The Mudcat Café TM
Thread #105603   Message #2179256
Posted By: Rowan
25-Oct-07 - 06:23 PM
Thread Name: BS: Poems that speak to you.
Subject: RE: BS: Poems that speak to you.
While working, often alone and well away from civilisation in some of the more remote parts of Oz, I've often contemplated these two.

Independence
Nancy Cato
I will think of the leech-gatherer on the lonely moor. — Wordsworth

How the red road stretched before us, mile on mile
narrowing into the distance, straight as though ruled
on yellow paper, away to the lilac hills
low on the horizon. Above them the storm-clouds piled
in a sky blue as though bruised, yet all ahead
was glowing in an unearthly wash of light —
dry roly-poly and saltbush lit to beauty,
the sky a menace, but the wide plains bright.

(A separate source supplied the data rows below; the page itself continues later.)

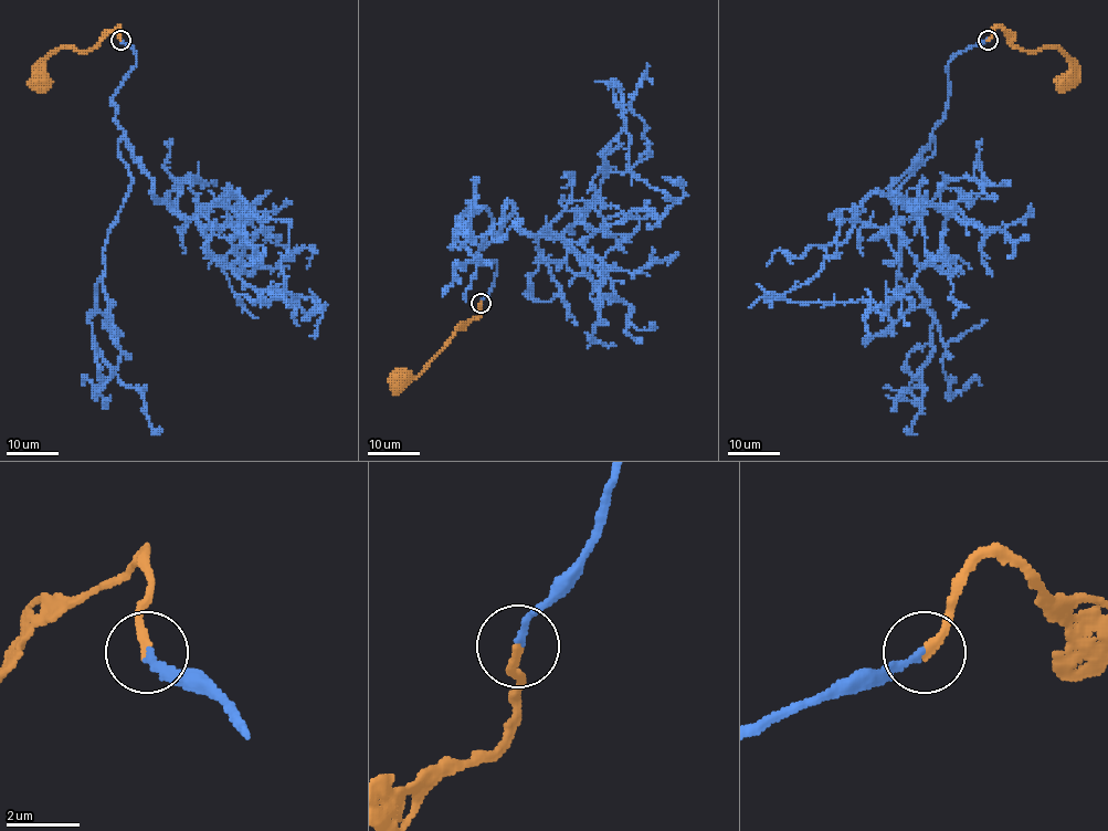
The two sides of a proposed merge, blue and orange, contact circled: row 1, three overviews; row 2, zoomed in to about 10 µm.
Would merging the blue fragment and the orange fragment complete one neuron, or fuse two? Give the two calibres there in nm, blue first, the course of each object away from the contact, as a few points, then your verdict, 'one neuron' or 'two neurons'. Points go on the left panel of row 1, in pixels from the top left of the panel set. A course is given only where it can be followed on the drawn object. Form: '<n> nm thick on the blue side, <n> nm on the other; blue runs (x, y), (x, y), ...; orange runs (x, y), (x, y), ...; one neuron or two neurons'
150 nm thick on the blue side, 220 nm on the other; blue runs (119, 40), (137, 61), (112, 98), (115, 123), (156, 200), (191, 217), (253, 287), (315, 304), (233, 297); orange runs (119, 40), (119, 25), (87, 51), (62, 48), (44, 61), (40, 80); one neuron

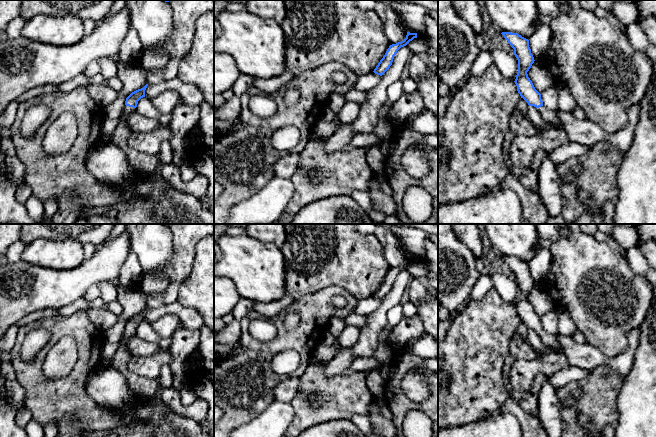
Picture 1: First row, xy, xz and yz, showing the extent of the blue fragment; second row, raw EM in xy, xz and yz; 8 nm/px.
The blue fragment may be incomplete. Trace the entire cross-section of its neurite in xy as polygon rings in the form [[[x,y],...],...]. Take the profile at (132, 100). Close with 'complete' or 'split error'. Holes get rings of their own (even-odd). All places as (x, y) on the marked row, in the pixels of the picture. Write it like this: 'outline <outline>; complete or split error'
outline [[[146,84],[143,88],[138,89],[134,92],[132,92],[125,101],[125,107],[123,114],[121,118],[125,121],[127,121],[128,115],[135,110],[137,107],[138,101],[145,97],[145,90],[147,88],[148,84]]]; split error

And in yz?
outline [[[502,32],[501,34],[514,49],[514,55],[518,60],[518,72],[514,81],[518,93],[529,106],[534,106],[539,110],[546,123],[557,128],[560,125],[557,110],[549,110],[543,106],[541,94],[535,89],[527,74],[535,61],[529,47],[529,40],[518,33]]]; split error

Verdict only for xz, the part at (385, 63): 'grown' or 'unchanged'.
unchanged

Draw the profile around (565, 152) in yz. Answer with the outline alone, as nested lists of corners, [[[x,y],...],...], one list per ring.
[[[570,142],[558,147],[553,152],[548,154],[548,156],[557,166],[571,158],[576,158],[585,154],[589,149],[590,147],[586,147],[575,142]]]

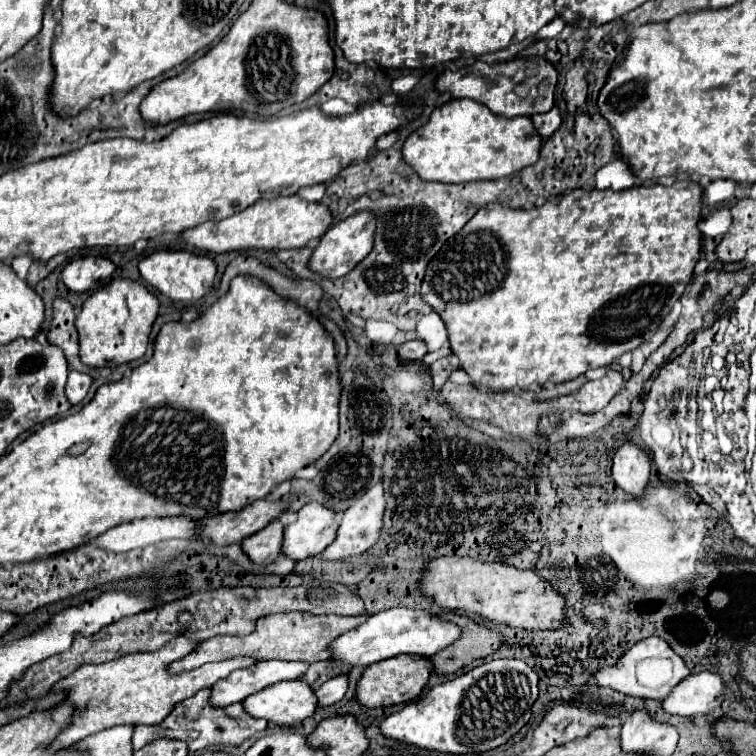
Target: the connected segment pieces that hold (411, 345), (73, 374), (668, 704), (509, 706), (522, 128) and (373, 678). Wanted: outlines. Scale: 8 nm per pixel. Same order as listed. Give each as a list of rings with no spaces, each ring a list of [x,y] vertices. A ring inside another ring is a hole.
[[[411,340],[397,348],[399,358],[403,360],[421,360],[427,354],[427,344],[423,340]]]
[[[71,370],[69,372],[69,380],[67,380],[67,388],[65,388],[65,394],[69,398],[71,404],[77,404],[81,402],[85,396],[87,396],[87,390],[91,386],[93,378],[85,372],[77,372],[77,370]]]
[[[705,670],[681,680],[663,700],[663,708],[665,712],[679,716],[705,716],[721,708],[723,694],[723,678],[717,672]]]
[[[489,660],[467,674],[455,676],[453,680],[431,688],[427,694],[403,706],[399,712],[387,716],[381,722],[381,734],[427,750],[439,750],[449,754],[481,754],[495,750],[531,720],[531,706],[537,700],[537,680],[537,672],[523,660]]]
[[[463,98],[463,100],[451,100],[443,104],[439,110],[433,110],[429,122],[405,140],[403,158],[405,162],[409,162],[409,166],[413,166],[413,170],[423,180],[461,184],[461,182],[471,182],[471,180],[495,180],[495,178],[505,178],[505,176],[515,174],[531,166],[533,162],[537,162],[541,144],[543,140],[535,132],[529,116],[515,116],[515,118],[497,116],[489,108],[485,108],[481,102],[471,102]]]
[[[399,654],[389,660],[381,660],[381,662],[365,668],[365,672],[357,684],[357,700],[359,700],[359,704],[363,704],[367,708],[381,708],[381,706],[409,702],[421,694],[421,690],[429,682],[431,674],[433,674],[433,662],[427,656]]]

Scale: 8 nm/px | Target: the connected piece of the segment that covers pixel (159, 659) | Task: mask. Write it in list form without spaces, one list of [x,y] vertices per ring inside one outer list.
[[[181,636],[161,646],[155,652],[133,652],[103,664],[81,666],[71,676],[57,682],[53,690],[65,690],[67,700],[73,702],[77,710],[73,714],[71,726],[57,736],[51,750],[57,750],[61,746],[71,746],[81,738],[87,738],[89,734],[95,734],[119,724],[161,724],[171,714],[173,706],[177,706],[185,698],[191,698],[193,694],[197,694],[197,690],[211,688],[213,682],[217,682],[219,678],[227,678],[233,670],[243,670],[257,664],[255,658],[231,658],[215,664],[205,664],[191,672],[185,670],[185,672],[171,674],[169,666],[175,660],[181,660],[187,654],[195,652],[197,646],[199,646],[199,640],[193,642],[191,638]]]

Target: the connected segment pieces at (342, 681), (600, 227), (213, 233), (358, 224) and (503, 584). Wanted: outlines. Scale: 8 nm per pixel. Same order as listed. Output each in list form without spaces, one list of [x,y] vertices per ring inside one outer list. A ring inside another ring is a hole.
[[[343,674],[343,676],[335,676],[335,678],[327,680],[323,686],[319,686],[315,690],[319,706],[323,708],[323,706],[331,706],[331,704],[339,702],[347,692],[347,684],[349,684],[349,678]]]
[[[675,180],[673,186],[661,186],[661,184],[655,186],[639,186],[639,188],[633,186],[623,192],[571,190],[531,210],[513,210],[501,204],[487,204],[479,208],[479,212],[463,226],[461,232],[449,238],[449,242],[427,266],[423,286],[421,286],[421,298],[447,324],[453,354],[459,358],[461,368],[473,378],[473,384],[477,388],[487,386],[497,392],[507,392],[513,390],[515,386],[521,390],[531,390],[533,386],[543,386],[545,382],[553,382],[553,384],[567,382],[585,374],[591,368],[609,366],[621,354],[637,348],[645,338],[645,334],[659,328],[661,320],[681,298],[685,286],[693,276],[693,268],[701,258],[701,232],[697,224],[703,218],[703,202],[701,202],[703,188],[693,180]]]
[[[299,196],[289,198],[273,198],[261,200],[249,206],[249,210],[241,214],[233,214],[233,218],[225,218],[221,222],[205,222],[193,230],[185,230],[181,236],[187,244],[203,250],[203,252],[233,252],[243,248],[263,248],[263,250],[285,250],[285,248],[303,248],[311,240],[321,238],[333,224],[333,214],[325,204],[307,202]]]
[[[355,212],[353,216],[349,216],[343,222],[335,224],[319,240],[317,248],[313,250],[313,256],[309,260],[311,270],[315,270],[317,274],[327,276],[327,278],[341,278],[341,276],[345,276],[349,270],[353,270],[353,266],[357,266],[361,260],[365,260],[369,256],[369,252],[373,250],[375,224],[377,224],[377,218],[375,218],[373,212]]]
[[[443,556],[429,562],[419,588],[439,606],[481,614],[491,622],[505,622],[525,630],[557,630],[565,624],[565,598],[533,570],[519,570],[501,562],[481,562],[463,556]]]

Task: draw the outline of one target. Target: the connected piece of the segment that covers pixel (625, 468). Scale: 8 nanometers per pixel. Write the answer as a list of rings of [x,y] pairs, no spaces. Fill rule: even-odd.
[[[625,442],[613,454],[613,480],[619,488],[633,496],[641,496],[649,480],[651,458],[639,446]]]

And there in that lonely place an ancient swagman,
traveller, bagman, sundowner, what you will —
his rolled-up blankets slung aslant his shoulders,
billy dangling, his back to the line of hills
and the coming storm; as mysterious in that place
(with his hat set straight and his grey beard blowing)
as a small ship glimpsed a moment far from land.
Where did he come from? Where could he be going?

I shall never know, for we had to race the rain
that turns the black soil plains to a gluey mud
bogging to the axles. Only a wave of the hand,
but still the imagination glows, the blood
stirs at the memory of that symbolic stranger
glimpsed in a moment of vision, and swiftly gone:
Man and his independent spirit, alone
on the vast plains, with night and rain coming on.

and

The dead swagman
Nancy Cato

His rusted billy left beside the tree;
under a root, most carefully tucked away,
his steel-rimmed glasses folded in their case
of mildewed purple velvet; there he lies
in the sunny afternoon, and takes his ease,
curled like a possum within the hollow trunk.

He came one winter evening when the tree
hunched its broad back against the rain, and made
his camp, and slept, and did not wake again.
Now white-ants make a home within his skull:
his old friend Fire has walked across the hill
and blackened the old tree and the old man
and buried him half in ashes, where he lay.

It might be called a lonely death. The tree
led its own alien life beneath the sun,
yet both belonged to the Bush, and now are one:
the roots and bones lie close among the soil,
and he ascends in leaves towards the sky.